How Queen Victoria Survived 8 Assassination Attempts

How Queen Victoria Survived 8 Assassination Attempts

Mike Wood - August 12, 2017

How Queen Victoria Survived 8 Assassination Attempts
Robert Pate. Shooting Victoria

6 – Robert Pate, June 27, 1850

Another assassin, same location. It must have been impossible to move for potential regicides in Green Park during the early years of Victoria’s reign. Robert Pate, however, was in no danger of slipping away quietly as John Francis had done. Like Edward Oxford, he was severely mentally ill, but Pate was well known for his manias: a former military man, he would march around the park as if goose-stepping through drills, often drawing a crowd.

Once, while wandering through London, he came across a large gathering that had formed outside Cambridge House, one of the townhouses that housed members of the Royal Family, half a mile from Buckingham Palace. Victoria was there with some of her children to visit a sick relative, the Duke of Cambridge, from which the house derived its name.

Chancing upon the Queen, Pate was in the right place at the right time as her carriage stopped outside the house. When Victoria stepped out of the vehicle, he struck her across the head with his cane. Fortunately for the monarch, the cane was not heavy, but Pate remains the only assassin to actually injure Victoria. She received a black eye and a bruised head but was otherwise unhurt. As for Pate: he went the way of many of the other assassins: transported to Australia.

The practice of transporting prisoners to Australia was common during the early period of Queen Victoria’s reign. Transporting convicts was far from a new practice – penal transportation had been an active punishment in the United Kingdom since the days of the American colonies – but Australia was the ideal location for fit, able men whom the British wanted to get out of the way. Once convicts had served their sentence, they were allowed to restart life in Australia as free men, though being an ex-convict held a major social stigma.
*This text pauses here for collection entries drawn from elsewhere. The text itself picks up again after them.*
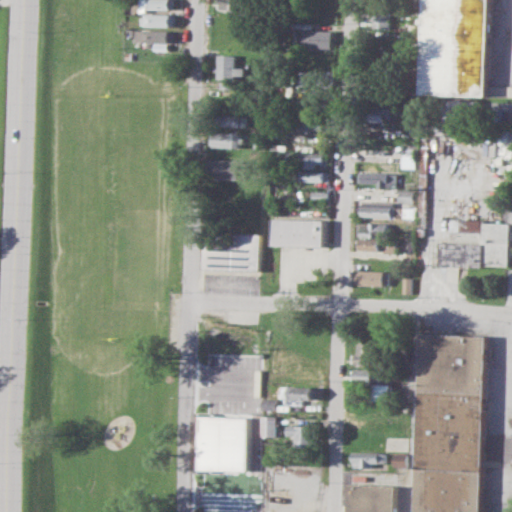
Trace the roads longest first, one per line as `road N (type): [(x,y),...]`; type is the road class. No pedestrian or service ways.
road 1 (residential): [(334,511),(353,0)]
road 2 (tertiary): [(7,511),(22,0)]
road 3 (residential): [(184,511),(197,0)]
road 4 (residential): [(190,297),(511,312)]
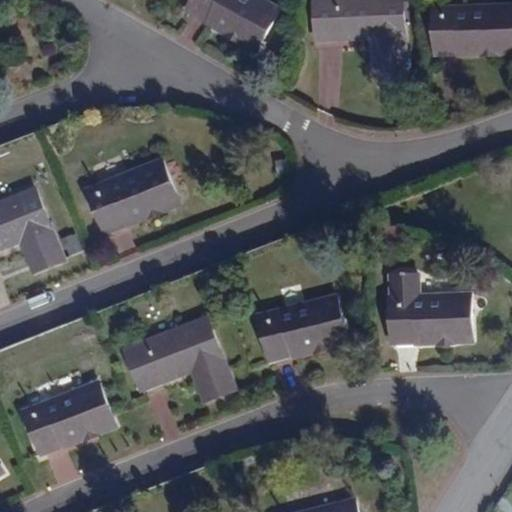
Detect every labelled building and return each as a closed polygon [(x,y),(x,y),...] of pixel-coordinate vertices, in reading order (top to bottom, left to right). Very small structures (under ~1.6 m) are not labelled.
[(194,0),(189,11),(258,50),(279,11),(258,0),(194,0)] [(314,0),(317,42),(370,40),(373,71),(408,69),(403,0),(314,0)] [(511,6),(434,8),(436,51),(511,50),(511,6)] [(88,192),(105,233),(179,203),(162,162),(88,192)] [(0,202),(0,252),(21,244),(33,274),(66,261),(36,188),(0,202)] [(65,255),(79,252),(75,233),(61,236),(65,255)] [(391,277),(391,299),(390,299),(392,344),(472,341),(471,296),(420,298),(419,276),(391,277)] [(259,317),(270,360),(347,341),(336,298),(259,317)] [(126,349),(143,392),(191,373),(204,403),(237,389),(208,318),(126,349)] [(25,412),(42,453),(115,425),(99,383),(25,412)] [(59,486),(78,478),(67,451),(48,459),(59,486)] [(310,511),(358,511),(356,501),(310,511)]
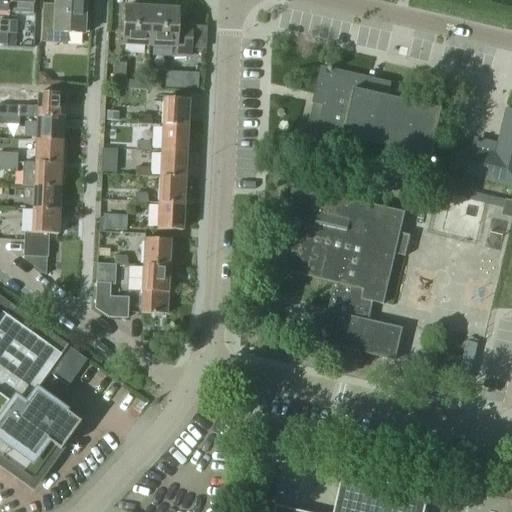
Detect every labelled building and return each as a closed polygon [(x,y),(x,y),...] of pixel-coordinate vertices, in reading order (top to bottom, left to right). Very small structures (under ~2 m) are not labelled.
[(9,4),(9,0),(0,0),(0,11),(9,12),(9,4)] [(9,0),(9,4),(9,12),(32,13),(33,5),(33,0),(9,0)] [(84,20),(84,14),(84,0),(54,0),(54,7),(43,6),(42,43),(66,44),(67,34),(83,35),(83,34),(88,34),(89,20),(84,20)] [(149,48),(151,9),(124,8),(122,46),(149,48)] [(190,58),(191,27),(177,26),(178,11),(151,9),(149,48),(175,49),(174,57),(190,58)] [(0,46),(6,47),(6,34),(8,35),(8,21),(0,20),(0,46)] [(16,35),(17,22),(8,21),(8,35),(16,35)] [(126,80),(127,64),(114,63),(113,87),(126,87),(126,89),(146,90),(146,81),(126,80)] [(432,158),(443,110),(441,110),(441,111),(388,99),(391,84),(321,68),(315,95),(322,97),(321,101),(319,106),(323,107),(314,145),(352,154),(355,139),(431,156),(430,158),(432,158)] [(63,119),(64,96),(37,95),(36,108),(0,106),(0,116),(18,117),(35,118),(63,119)] [(189,116),(189,106),(187,106),(187,101),(162,100),(161,127),(187,128),(187,116),(189,116)] [(511,185),(511,112),(505,111),(495,154),(453,144),(447,171),(511,185)] [(106,113),(106,121),(118,122),(118,114),(106,113)] [(0,124),(17,126),(18,117),(0,116),(0,124)] [(138,117),(138,126),(152,126),(150,118),(138,117)] [(62,143),(63,119),(35,118),(34,142),(62,143)] [(188,142),(188,132),(186,132),(187,128),(161,127),(160,152),(185,153),(186,142),(188,142)] [(61,166),(62,143),(34,142),(33,165),(61,166)] [(137,143),(137,151),(151,152),(149,143),(137,143)] [(102,151),(101,174),(116,174),(117,151),(102,151)] [(186,169),(187,158),(185,158),(185,153),(160,152),(159,178),(184,179),(184,169),(186,169)] [(0,163),(17,164),(17,155),(0,154),(0,163)] [(61,166),(33,165),(24,164),(23,187),(32,187),(60,189),(61,166)] [(185,195),(186,184),(184,184),(184,179),(159,178),(157,204),(183,205),(183,195),(185,195)] [(511,201),(438,184),(436,193),(504,209),(502,216),(511,218),(511,201)] [(59,212),(60,189),(32,187),(31,211),(59,212)] [(383,305),(395,255),(405,258),(410,236),(400,234),(405,214),(293,188),(275,269),(335,283),(328,312),(308,308),(300,339),(395,361),(402,330),(369,322),(373,303),(383,305)] [(135,194),(134,203),(149,203),(147,195),(135,194)] [(184,220),(185,211),(182,211),(183,205),(157,204),(156,230),(181,231),(182,219),(184,220)] [(58,236),(59,212),(31,211),(30,235),(25,234),(24,255),(46,256),(47,236),(58,236)] [(127,233),(128,217),(105,216),(104,231),(127,233)] [(170,257),(170,247),(169,247),(169,241),(144,240),(142,267),(168,268),(168,257),(170,257)] [(114,257),(114,266),(129,266),(126,258),(114,257)] [(97,265),(96,281),(109,282),(110,265),(97,265)] [(166,297),(167,283),(169,283),(169,273),(167,273),(168,268),(142,267),(140,314),(154,315),(154,317),(161,318),(161,315),(165,315),(166,307),(168,307),(168,297),(166,297)] [(126,319),(128,299),(108,298),(109,284),(95,284),(94,309),(107,318),(126,319)] [(35,392),(48,374),(67,388),(86,361),(0,299),(0,459),(28,480),(33,479),(55,449),(59,452),(79,424),(35,392)] [(460,359),(439,354),(435,370),(456,375),(460,359)] [(280,462),(283,450),(266,446),(264,458),(280,462)] [(322,471),(325,459),(316,457),(313,470),(322,471)] [(249,496),(245,511),(425,511),(428,499),(400,493),(401,488),(400,488),(373,482),(374,476),(345,470),(344,469),(343,475),(342,476),(334,511),(299,511),(276,507),(274,511),(269,511),(272,502),(249,496)]
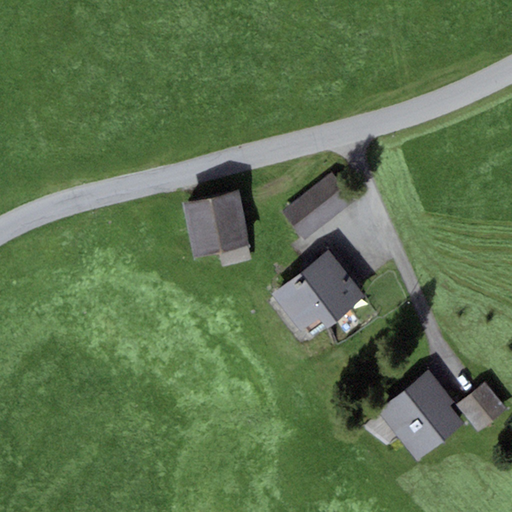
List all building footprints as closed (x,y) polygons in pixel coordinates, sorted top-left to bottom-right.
[(281,215),(303,243),(354,204),(332,175),(281,215)] [(249,248),(240,193),(182,204),(191,258),(249,248)] [(309,340),(363,296),(326,250),(272,294),(309,340)] [(429,371),(378,411),(404,444),(417,461),(462,425),(449,408),(455,403),(429,371)] [(483,383),(456,405),(478,433),(505,411),(483,383)]
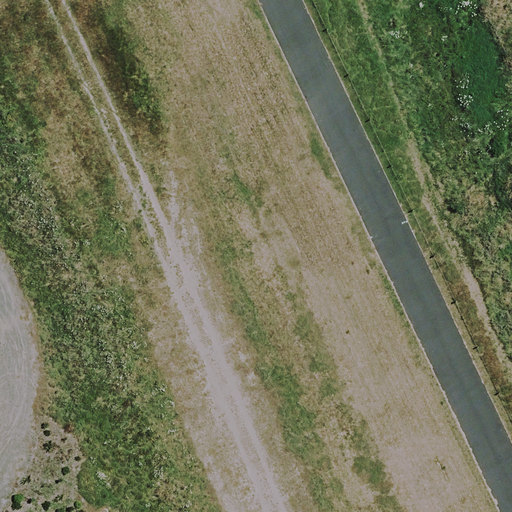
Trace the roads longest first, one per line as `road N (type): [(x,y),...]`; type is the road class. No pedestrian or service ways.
road 1 (primary): [(152,0),(400,511)]
road 2 (track): [(0,447),(20,401),(0,302)]
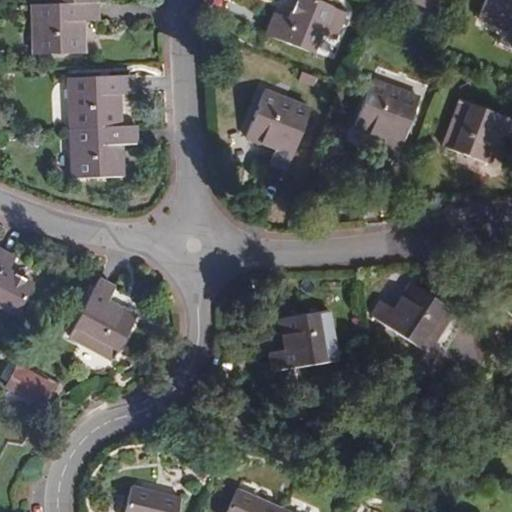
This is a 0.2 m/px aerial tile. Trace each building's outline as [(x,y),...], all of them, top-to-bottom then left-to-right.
[(321,33),(331,5),(317,0),(296,0),(289,19),(274,13),(267,34),(314,52),(321,33)] [(414,0),(438,10),(442,0),(414,0)] [(511,31),(511,0),(485,0),(478,18),(511,31)] [(98,1),(48,5),(32,6),(35,55),(85,50),(86,21),(100,19),(98,1)] [(346,12),(331,5),(321,33),(336,39),(346,12)] [(70,79),(72,128),(120,127),(119,95),(133,94),(132,76),(70,79)] [(379,151),(395,157),(419,98),(372,80),(354,126),(384,137),(379,151)] [(286,169),(309,109),(264,91),(245,136),(275,148),(270,162),(286,169)] [(443,146),(489,162),(499,133),(511,138),(511,119),(461,100),(443,146)] [(120,127),(72,128),(73,179),(122,176),(121,145),(136,144),(135,126),(120,127)] [(0,306),(15,314),(32,283),(7,271),(14,258),(0,249),(0,306)] [(113,359),(135,316),(108,301),(114,288),(99,280),(68,335),(113,359)] [(437,360),(465,318),(411,283),(394,309),(381,301),(372,316),(437,360)] [(511,288),(499,302),(511,316),(511,288)] [(336,360),(328,310),(279,318),(284,350),(269,353),(272,370),(336,360)] [(37,408),(48,387),(12,369),(1,390),(37,408)] [(75,394),(85,412),(102,402),(93,384),(75,394)] [(176,511),(180,500),(132,488),(126,511),(176,511)] [(281,511),(283,510),(238,490),(227,511),(281,511)]
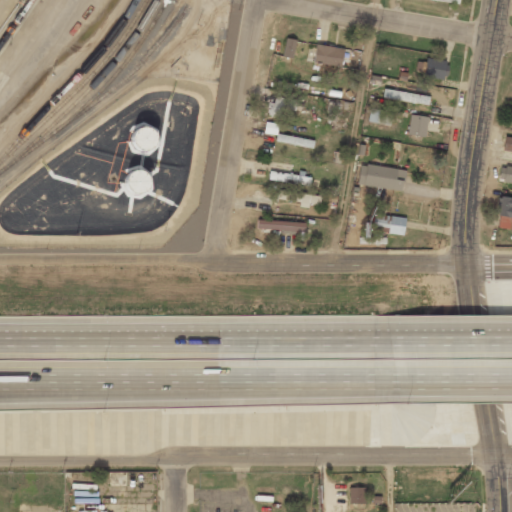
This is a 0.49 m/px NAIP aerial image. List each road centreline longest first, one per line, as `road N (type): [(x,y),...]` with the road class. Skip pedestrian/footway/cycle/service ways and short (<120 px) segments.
road 1 (tertiary): [(0,464),(491,458)]
road 2 (tertiary): [(467,261),(0,261)]
road 3 (motorway): [(417,345),(0,349)]
road 4 (motorway): [(0,387),(417,386)]
road 5 (residential): [(256,0),(213,260)]
road 6 (tertiary): [(494,0),(464,197),(467,261)]
road 7 (residential): [(263,0),(511,40)]
road 8 (tertiary): [(467,261),(491,458)]
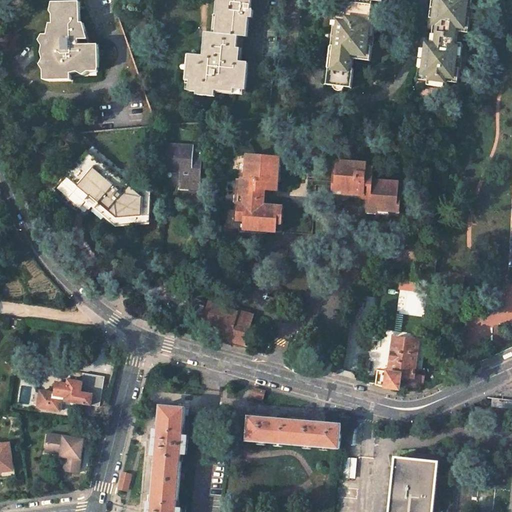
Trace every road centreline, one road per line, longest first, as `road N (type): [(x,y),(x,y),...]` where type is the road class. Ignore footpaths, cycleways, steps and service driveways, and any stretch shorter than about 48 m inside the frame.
road 1 (unclassified): [(511,368),(406,409),(140,335)]
road 2 (unclassified): [(140,335),(45,256),(0,171)]
road 3 (unclassified): [(140,335),(95,510)]
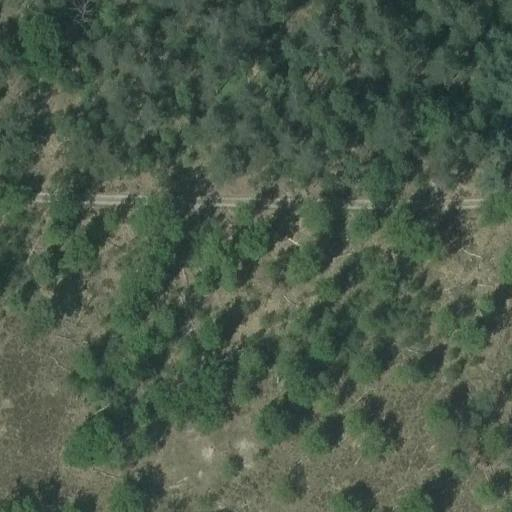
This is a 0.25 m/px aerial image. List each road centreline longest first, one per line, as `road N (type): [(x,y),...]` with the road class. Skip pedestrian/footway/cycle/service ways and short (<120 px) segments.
road 1 (unknown): [(0,193),(511,202)]
road 2 (track): [(84,0),(33,194)]
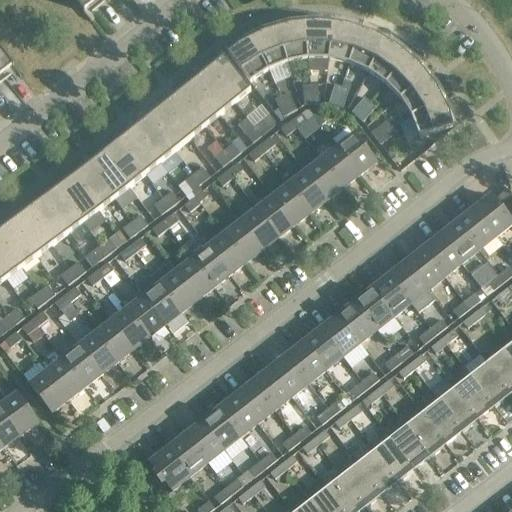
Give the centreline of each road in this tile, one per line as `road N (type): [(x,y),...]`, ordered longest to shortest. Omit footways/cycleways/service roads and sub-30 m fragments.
road 1 (residential): [(16,511),(478,161),(511,147)]
road 2 (residential): [(183,0),(0,138)]
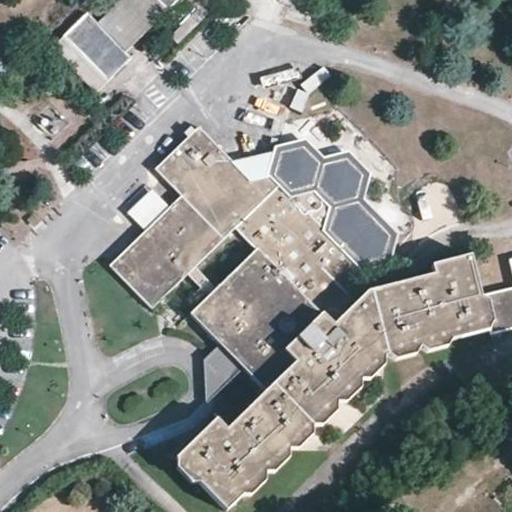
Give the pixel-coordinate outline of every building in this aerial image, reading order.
[(169,12),(157,0),(121,0),(96,24),(87,14),(52,47),(96,91),(131,58),(127,52),(169,12)] [(157,0),(169,12),(181,0),(157,0)] [(70,152),(92,173),(126,135),(129,138),(149,116),(124,93),(70,152)] [(198,127),(154,168),(180,196),(171,206),(145,230),(110,266),(151,308),(187,275),(208,296),(189,315),(219,345),(243,369),(264,391),(225,430),(215,421),(176,459),(227,511),(385,356),(486,331),(478,297),(470,257),(430,267),(432,277),(368,292),(360,269),(386,263),(394,234),(359,200),(364,175),(346,157),(322,162),(304,144),(275,149),(274,153),(270,175),(278,185),(252,209),(244,201),(259,189),(233,163),(198,127)] [(274,153),(233,163),(259,189),(244,201),(252,209),(278,185),(270,175),(274,153)] [(145,230),(171,206),(154,188),(128,213),(145,230)] [(511,259),(508,261),(511,278),(511,288),(478,297),(486,331),(487,335),(511,328),(511,259)] [(217,393),(243,369),(219,345),(208,354),(202,360),(206,404),(217,393)]
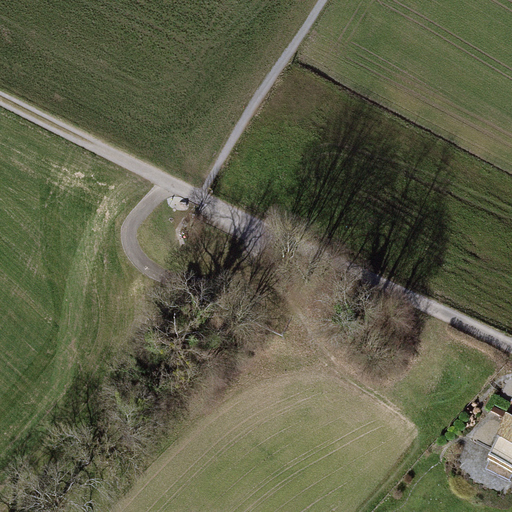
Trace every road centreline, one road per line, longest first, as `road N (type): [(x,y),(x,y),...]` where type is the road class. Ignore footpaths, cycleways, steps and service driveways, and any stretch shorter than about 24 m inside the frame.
road 1 (track): [(200,198),(511,347)]
road 2 (track): [(0,98),(200,198)]
road 3 (track): [(202,294),(150,269),(129,239),(169,182)]
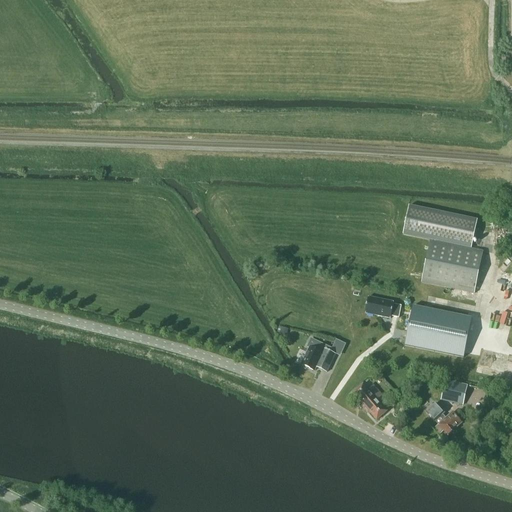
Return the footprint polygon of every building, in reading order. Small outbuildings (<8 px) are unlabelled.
[(430,240),(421,283),(451,289),(450,297),(460,299),(461,296),(467,297),(468,293),(474,294),(483,251),(471,249),(477,220),(409,206),(403,235),(430,240)] [(365,313),(391,319),(391,317),(399,318),(401,306),(394,304),(394,303),(368,297),(365,313)] [(416,307),(408,347),(467,359),(475,320),(416,307)] [(281,327),(279,334),(287,336),(288,329),(281,327)] [(314,342),(311,348),(310,348),(301,365),(303,366),(303,367),(306,369),(308,368),(314,371),(316,367),(327,372),(337,351),(326,346),(325,348),(314,342)] [(445,381),(441,401),(463,406),(467,386),(445,381)] [(377,421),(388,411),(384,407),(389,402),(373,384),(368,389),(364,384),(353,394),(377,421)] [(453,412),(446,418),(443,415),(445,413),(436,403),(426,411),(434,421),(435,420),(440,426),(438,427),(441,432),(443,430),(448,435),(456,429),(462,423),(453,412)]
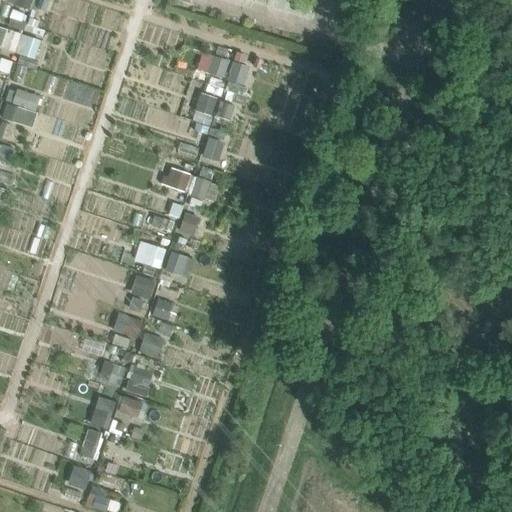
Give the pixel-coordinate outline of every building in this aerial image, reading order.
[(33,0),(5,0),(4,3),(29,12),(33,0)] [(8,23),(42,35),(44,28),(10,16),(8,23)] [(39,37),(5,27),(0,42),(34,54),(39,37)] [(193,68),(226,77),(231,58),(198,49),(193,68)] [(12,60),(0,55),(0,70),(8,73),(12,60)] [(226,77),(243,83),(250,65),(233,59),(226,77)] [(0,103),(0,114),(31,126),(42,95),(7,83),(0,103)] [(202,91),(196,107),(231,119),(236,102),(202,91)] [(225,140),(208,133),(199,154),(217,160),(225,140)] [(0,142),(0,158),(10,161),(14,147),(0,142)] [(168,164),(162,182),(213,200),(220,182),(168,164)] [(0,184),(0,196),(9,199),(12,189),(0,184)] [(185,211),(179,230),(194,234),(199,215),(185,211)] [(169,248),(162,268),(190,277),(196,257),(169,248)] [(155,279),(136,273),(125,306),(144,312),(155,279)] [(143,319),(117,312),(112,329),(138,337),(143,319)] [(166,338),(146,331),(139,349),(159,356),(166,338)] [(151,377),(103,360),(97,378),(145,395),(151,377)] [(118,401),(96,395),(88,421),(110,427),(118,401)] [(85,426),(76,456),(94,462),(104,432),(85,426)] [(92,491),(88,504),(106,510),(110,497),(92,491)]
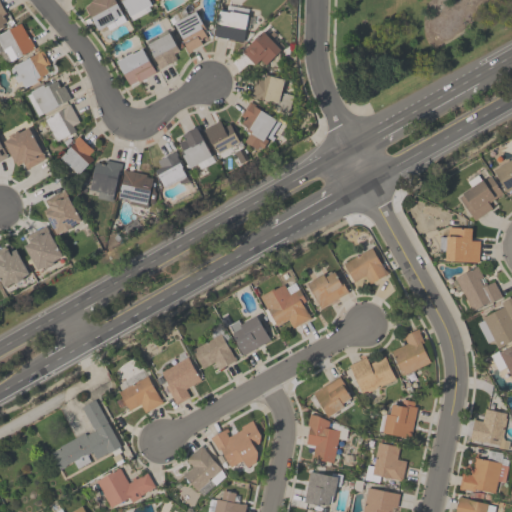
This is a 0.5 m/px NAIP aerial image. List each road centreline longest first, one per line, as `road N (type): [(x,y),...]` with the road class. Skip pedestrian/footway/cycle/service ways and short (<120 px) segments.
road 1 (residential): [(314,0),(319,73),(334,115),(451,346),(451,412),(427,511)]
road 2 (primary): [(350,147),(0,346)]
road 3 (residential): [(157,442),(363,327)]
road 4 (primary): [(81,339),(272,232)]
road 5 (primary): [(366,179),(511,96)]
road 6 (residential): [(128,131),(84,54),(39,0)]
road 7 (primary): [(475,78),(350,147)]
road 8 (residential): [(269,381),(282,431),(265,511)]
The First Fleet, now mythical in Australian history, carried over a thousand convicts and landed at Botany Bay in modern Sydney on January 20, 1788. By 1850, anti-transportation campaigns were strong and by 1853, the colonies of Tasmania and New South Wales. Indeed, Robert Pate was among the last convicts to be transported to Van Diemen’s Land, as Tasmania was then known, arriving in 1850. He was freed in 1851 and continued to live in Hobart until 1860 before returning to London.